Text data extracted from pages:

┄┄┄┄┄┄┄┄┄┄┄┄┄┄┄┄┄┄┄┄

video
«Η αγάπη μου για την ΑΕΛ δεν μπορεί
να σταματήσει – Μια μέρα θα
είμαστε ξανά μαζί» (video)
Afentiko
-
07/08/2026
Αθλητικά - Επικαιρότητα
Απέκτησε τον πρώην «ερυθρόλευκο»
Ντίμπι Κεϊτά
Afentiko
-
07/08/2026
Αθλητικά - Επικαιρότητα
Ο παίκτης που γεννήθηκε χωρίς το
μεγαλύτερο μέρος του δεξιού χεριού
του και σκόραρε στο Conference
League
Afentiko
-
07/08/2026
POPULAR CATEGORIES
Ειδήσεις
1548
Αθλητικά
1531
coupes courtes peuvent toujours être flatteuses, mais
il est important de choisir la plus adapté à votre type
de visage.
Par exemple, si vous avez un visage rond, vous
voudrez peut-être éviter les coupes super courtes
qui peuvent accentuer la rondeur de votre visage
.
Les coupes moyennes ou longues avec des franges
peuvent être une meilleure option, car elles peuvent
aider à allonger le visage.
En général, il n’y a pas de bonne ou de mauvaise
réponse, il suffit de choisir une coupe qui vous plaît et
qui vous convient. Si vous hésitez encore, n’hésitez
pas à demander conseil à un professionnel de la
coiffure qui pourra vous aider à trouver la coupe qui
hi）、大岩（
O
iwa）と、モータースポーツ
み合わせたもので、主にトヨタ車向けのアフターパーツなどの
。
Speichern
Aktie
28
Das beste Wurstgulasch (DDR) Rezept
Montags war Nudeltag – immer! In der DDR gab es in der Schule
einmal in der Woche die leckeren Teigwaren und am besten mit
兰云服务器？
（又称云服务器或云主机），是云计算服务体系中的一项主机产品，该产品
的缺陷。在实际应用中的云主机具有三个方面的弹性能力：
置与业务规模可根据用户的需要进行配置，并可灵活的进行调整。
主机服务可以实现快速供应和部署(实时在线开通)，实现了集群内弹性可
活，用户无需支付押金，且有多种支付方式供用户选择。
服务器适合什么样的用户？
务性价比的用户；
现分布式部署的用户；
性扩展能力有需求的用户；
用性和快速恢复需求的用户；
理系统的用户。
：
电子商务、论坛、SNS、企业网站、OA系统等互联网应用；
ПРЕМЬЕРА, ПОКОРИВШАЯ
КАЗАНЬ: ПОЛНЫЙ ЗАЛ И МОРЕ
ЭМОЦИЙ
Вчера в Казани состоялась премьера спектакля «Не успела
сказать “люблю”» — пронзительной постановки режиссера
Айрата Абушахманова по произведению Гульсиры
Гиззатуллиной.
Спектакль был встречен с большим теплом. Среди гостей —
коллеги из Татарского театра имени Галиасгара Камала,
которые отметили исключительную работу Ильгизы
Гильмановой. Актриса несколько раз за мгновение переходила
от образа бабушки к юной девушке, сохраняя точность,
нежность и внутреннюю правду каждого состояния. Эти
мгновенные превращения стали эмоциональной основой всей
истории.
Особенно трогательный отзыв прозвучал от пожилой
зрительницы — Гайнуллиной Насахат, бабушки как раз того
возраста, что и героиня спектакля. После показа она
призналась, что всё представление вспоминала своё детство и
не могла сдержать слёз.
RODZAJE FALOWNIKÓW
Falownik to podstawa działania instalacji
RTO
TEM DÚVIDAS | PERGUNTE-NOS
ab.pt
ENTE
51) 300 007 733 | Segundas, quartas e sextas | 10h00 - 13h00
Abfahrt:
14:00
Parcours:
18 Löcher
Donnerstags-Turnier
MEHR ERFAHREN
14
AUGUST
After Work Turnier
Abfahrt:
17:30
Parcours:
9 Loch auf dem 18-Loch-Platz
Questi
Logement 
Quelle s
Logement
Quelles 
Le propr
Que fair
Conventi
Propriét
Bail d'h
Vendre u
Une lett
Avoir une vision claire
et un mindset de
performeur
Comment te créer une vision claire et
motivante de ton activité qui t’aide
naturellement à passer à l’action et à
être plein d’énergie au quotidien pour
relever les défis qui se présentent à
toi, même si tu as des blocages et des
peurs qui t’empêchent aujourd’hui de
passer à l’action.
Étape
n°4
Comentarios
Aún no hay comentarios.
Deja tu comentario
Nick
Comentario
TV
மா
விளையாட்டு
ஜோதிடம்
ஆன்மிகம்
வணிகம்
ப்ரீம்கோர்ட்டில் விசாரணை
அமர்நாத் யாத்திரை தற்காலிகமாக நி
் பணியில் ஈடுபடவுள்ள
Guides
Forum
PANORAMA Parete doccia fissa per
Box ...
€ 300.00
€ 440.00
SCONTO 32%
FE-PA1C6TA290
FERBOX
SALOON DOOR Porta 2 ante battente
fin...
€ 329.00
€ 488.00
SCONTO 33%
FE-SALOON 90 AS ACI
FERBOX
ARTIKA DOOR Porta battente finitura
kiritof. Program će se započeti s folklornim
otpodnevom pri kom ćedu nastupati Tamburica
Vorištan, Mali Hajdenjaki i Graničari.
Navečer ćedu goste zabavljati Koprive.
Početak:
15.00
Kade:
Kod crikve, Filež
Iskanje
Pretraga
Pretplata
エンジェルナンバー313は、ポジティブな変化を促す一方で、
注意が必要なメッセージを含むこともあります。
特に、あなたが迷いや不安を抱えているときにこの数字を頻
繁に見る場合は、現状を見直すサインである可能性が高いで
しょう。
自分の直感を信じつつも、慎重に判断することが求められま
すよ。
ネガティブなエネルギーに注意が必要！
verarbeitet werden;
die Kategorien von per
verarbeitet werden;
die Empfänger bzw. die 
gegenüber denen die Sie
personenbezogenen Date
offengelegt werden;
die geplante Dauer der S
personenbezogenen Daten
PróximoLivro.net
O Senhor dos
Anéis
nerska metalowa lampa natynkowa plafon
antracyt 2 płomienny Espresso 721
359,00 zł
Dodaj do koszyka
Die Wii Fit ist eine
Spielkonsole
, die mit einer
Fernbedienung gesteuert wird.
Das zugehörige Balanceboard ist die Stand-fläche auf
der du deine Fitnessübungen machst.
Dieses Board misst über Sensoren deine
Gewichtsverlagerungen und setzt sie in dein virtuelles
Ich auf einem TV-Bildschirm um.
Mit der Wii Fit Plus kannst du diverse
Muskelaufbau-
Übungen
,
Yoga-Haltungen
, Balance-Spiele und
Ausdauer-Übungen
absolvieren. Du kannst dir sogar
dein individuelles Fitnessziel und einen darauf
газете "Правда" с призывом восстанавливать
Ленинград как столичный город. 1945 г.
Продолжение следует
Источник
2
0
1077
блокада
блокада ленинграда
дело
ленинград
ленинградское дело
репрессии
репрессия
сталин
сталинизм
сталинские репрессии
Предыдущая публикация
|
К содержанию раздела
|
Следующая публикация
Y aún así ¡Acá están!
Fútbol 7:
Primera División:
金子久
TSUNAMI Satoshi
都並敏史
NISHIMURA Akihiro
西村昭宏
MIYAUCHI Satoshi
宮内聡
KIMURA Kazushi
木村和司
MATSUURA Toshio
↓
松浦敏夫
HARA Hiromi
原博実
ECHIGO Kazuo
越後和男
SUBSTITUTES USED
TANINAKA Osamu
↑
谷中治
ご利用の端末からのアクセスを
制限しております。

┄┄┄┄┄┄┄┄┄┄┄┄┄┄┄┄┄┄┄┄

Task goal>
Reproduce the entire listing above line for line, without altering a single character.

Completed task>
video
«Η αγάπη μου για την ΑΕΛ δεν μπορεί
να σταματήσει – Μια μέρα θα
είμαστε ξανά μαζί» (video)
Afentiko
-
07/08/2026
Αθλητικά - Επικαιρότητα
Απέκτησε τον πρώην «ερυθρόλευκο»
Ντίμπι Κεϊτά
Afentiko
-
07/08/2026
Αθλητικά - Επικαιρότητα
Ο παίκτης που γεννήθηκε χωρίς το
μεγαλύτερο μέρος του δεξιού χεριού
του και σκόραρε στο Conference
League
Afentiko
-
07/08/2026
POPULAR CATEGORIES
Ειδήσεις
1548
Αθλητικά
1531
coupes courtes peuvent toujours être flatteuses, mais
il est important de choisir la plus adapté à votre type
de visage.
Par exemple, si vous avez un visage rond, vous
voudrez peut-être éviter les coupes super courtes
qui peuvent accentuer la rondeur de votre visage
.
Les coupes moyennes ou longues avec des franges
peuvent être une meilleure option, car elles peuvent
aider à allonger le visage.
En général, il n’y a pas de bonne ou de mauvaise
réponse, il suffit de choisir une coupe qui vous plaît et
qui vous convient. Si vous hésitez encore, n’hésitez
pas à demander conseil à un professionnel de la
coiffure qui pourra vous aider à trouver la coupe qui
hi）、大岩（
O
iwa）と、モータースポーツ
み合わせたもので、主にトヨタ車向けのアフターパーツなどの
。
Speichern
Aktie
28
Das beste Wurstgulasch (DDR) Rezept
Montags war Nudeltag – immer! In der DDR gab es in der Schule
einmal in der Woche die leckeren Teigwaren und am besten mit
兰云服务器？
（又称云服务器或云主机），是云计算服务体系中的一项主机产品，该产品
的缺陷。在实际应用中的云主机具有三个方面的弹性能力：
置与业务规模可根据用户的需要进行配置，并可灵活的进行调整。
主机服务可以实现快速供应和部署(实时在线开通)，实现了集群内弹性可
活，用户无需支付押金，且有多种支付方式供用户选择。
服务器适合什么样的用户？
务性价比的用户；
现分布式部署的用户；
性扩展能力有需求的用户；
用性和快速恢复需求的用户；
理系统的用户。
：
电子商务、论坛、SNS、企业网站、OA系统等互联网应用；
ПРЕМЬЕРА, ПОКОРИВШАЯ
КАЗАНЬ: ПОЛНЫЙ ЗАЛ И МОРЕ
ЭМОЦИЙ
Вчера в Казани состоялась премьера спектакля «Не успела
сказать “люблю”» — пронзительной постановки режиссера
Айрата Абушахманова по произведению Гульсиры
Гиззатуллиной.
Спектакль был встречен с большим теплом. Среди гостей —
коллеги из Татарского театра имени Галиасгара Камала,
которые отметили исключительную работу Ильгизы
Гильмановой. Актриса несколько раз за мгновение переходила
от образа бабушки к юной девушке, сохраняя точность,
нежность и внутреннюю правду каждого состояния. Эти
мгновенные превращения стали эмоциональной основой всей
истории.
Особенно трогательный отзыв прозвучал от пожилой
зрительницы — Гайнуллиной Насахат, бабушки как раз того
возраста, что и героиня спектакля. После показа она
призналась, что всё представление вспоминала своё детство и
не могла сдержать слёз.
RODZAJE FALOWNIKÓW
Falownik to podstawa działania instalacji
RTO
TEM DÚVIDAS | PERGUNTE-NOS
ab.pt
ENTE
51) 300 007 733 | Segundas, quartas e sextas | 10h00 - 13h00
Abfahrt:
14:00
Parcours:
18 Löcher
Donnerstags-Turnier
MEHR ERFAHREN
14
AUGUST
After Work Turnier
Abfahrt:
17:30
Parcours:
9 Loch auf dem 18-Loch-Platz
Questi
Logement 
Quelle s
Logement
Quelles 
Le propr
Que fair
Conventi
Propriét
Bail d'h
Vendre u
Une lett
Avoir une vision claire
et un mindset de
performeur
Comment te créer une vision claire et
motivante de ton activité qui t’aide
naturellement à passer à l’action et à
être plein d’énergie au quotidien pour
relever les défis qui se présentent à
toi, même si tu as des blocages et des
peurs qui t’empêchent aujourd’hui de
passer à l’action.
Étape
n°4
Comentarios
Aún no hay comentarios.
Deja tu comentario
Nick
Comentario
TV
மா
விளையாட்டு
ஜோதிடம்
ஆன்மிகம்
வணிகம்
ப்ரீம்கோர்ட்டில் விசாரணை
அமர்நாத் யாத்திரை தற்காலிகமாக நி
் பணியில் ஈடுபடவுள்ள
Guides
Forum
PANORAMA Parete doccia fissa per
Box ...
€ 300.00
€ 440.00
SCONTO 32%
FE-PA1C6TA290
FERBOX
SALOON DOOR Porta 2 ante battente
fin...
€ 329.00
€ 488.00
SCONTO 33%
FE-SALOON 90 AS ACI
FERBOX
ARTIKA DOOR Porta battente finitura
kiritof. Program će se započeti s folklornim
otpodnevom pri kom ćedu nastupati Tamburica
Vorištan, Mali Hajdenjaki i Graničari.
Navečer ćedu goste zabavljati Koprive.
Početak:
15.00
Kade:
Kod crikve, Filež
Iskanje
Pretraga
Pretplata
エンジェルナンバー313は、ポジティブな変化を促す一方で、
注意が必要なメッセージを含むこともあります。
特に、あなたが迷いや不安を抱えているときにこの数字を頻
繁に見る場合は、現状を見直すサインである可能性が高いで
しょう。
自分の直感を信じつつも、慎重に判断することが求められま
すよ。
ネガティブなエネルギーに注意が必要！
verarbeitet werden;
die Kategorien von per
verarbeitet werden;
die Empfänger bzw. die 
gegenüber denen die Sie
personenbezogenen Date
offengelegt werden;
die geplante Dauer der S
personenbezogenen Daten
PróximoLivro.net
O Senhor dos
Anéis
nerska metalowa lampa natynkowa plafon
antracyt 2 płomienny Espresso 721
359,00 zł
Dodaj do koszyka
Die Wii Fit ist eine
Spielkonsole
, die mit einer
Fernbedienung gesteuert wird.
Das zugehörige Balanceboard ist die Stand-fläche auf
der du deine Fitnessübungen machst.
Dieses Board misst über Sensoren deine
Gewichtsverlagerungen und setzt sie in dein virtuelles
Ich auf einem TV-Bildschirm um.
Mit der Wii Fit Plus kannst du diverse
Muskelaufbau-
Übungen
,
Yoga-Haltungen
, Balance-Spiele und
Ausdauer-Übungen
absolvieren. Du kannst dir sogar
dein individuelles Fitnessziel und einen darauf
газете "Правда" с призывом восстанавливать
Ленинград как столичный город. 1945 г.
Продолжение следует
Источник
2
0
1077
блокада
блокада ленинграда
дело
ленинград
ленинградское дело
репрессии
репрессия
сталин
сталинизм
сталинские репрессии
Предыдущая публикация
|
К содержанию раздела
|
Следующая публикация
Y aún así ¡Acá están!
Fútbol 7:
Primera División:
金子久
TSUNAMI Satoshi
都並敏史
NISHIMURA Akihiro
西村昭宏
MIYAUCHI Satoshi
宮内聡
KIMURA Kazushi
木村和司
MATSUURA Toshio
↓
松浦敏夫
HARA Hiromi
原博実
ECHIGO Kazuo
越後和男
SUBSTITUTES USED
TANINAKA Osamu
↑
谷中治
ご利用の端末からのアクセスを
制限しております。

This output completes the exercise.